§ Input:
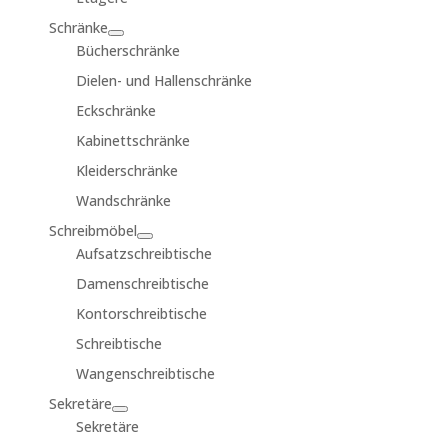
Schränke
Bücherschränke
Dielen- und Hallenschränke
Eckschränke
Kabinettschränke
Kleiderschränke
Wandschränke
Schreibmöbel
Aufsatzschreibtische
Damenschreibtische
Kontorschreibtische
Schreibtische
Wangenschreibtische
Sekretäre
Sekretäre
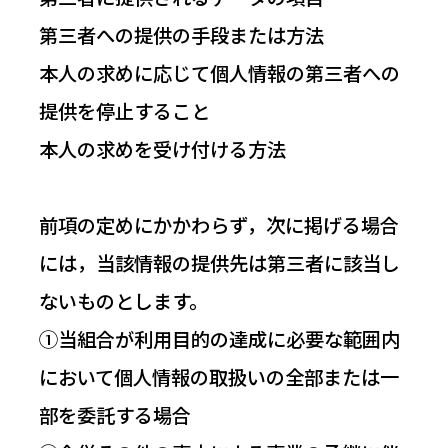
第三者への提供の手段または方法
本人の求めに応じて個人情報の第三者への
提供を停止すること
本人の求めを受け付ける方法
前項の定めにかかわらず，次に掲げる場合
には，当該情報の提供先は第三者に該当し
ないものとします。
①当組合が利用目的の達成に必要な範囲内
において個人情報の取扱いの全部または一
部を委託する場合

§ What to produce:
Give the lines of the entries above exactly as they appear, leaving out each picture.

§ Response to the task:
Schränke
Bücherschränke
Dielen- und Hallenschränke
Eckschränke
Kabinettschränke
Kleiderschränke
Wandschränke
Schreibmöbel
Aufsatzschreibtische
Damenschreibtische
Kontorschreibtische
Schreibtische
Wangenschreibtische
Sekretäre
Sekretäre
第三者への提供の手段または方法
本人の求めに応じて個人情報の第三者への
提供を停止すること
本人の求めを受け付ける方法
前項の定めにかかわらず，次に掲げる場合
には，当該情報の提供先は第三者に該当し
ないものとします。
①当組合が利用目的の達成に必要な範囲内
において個人情報の取扱いの全部または一
部を委託する場合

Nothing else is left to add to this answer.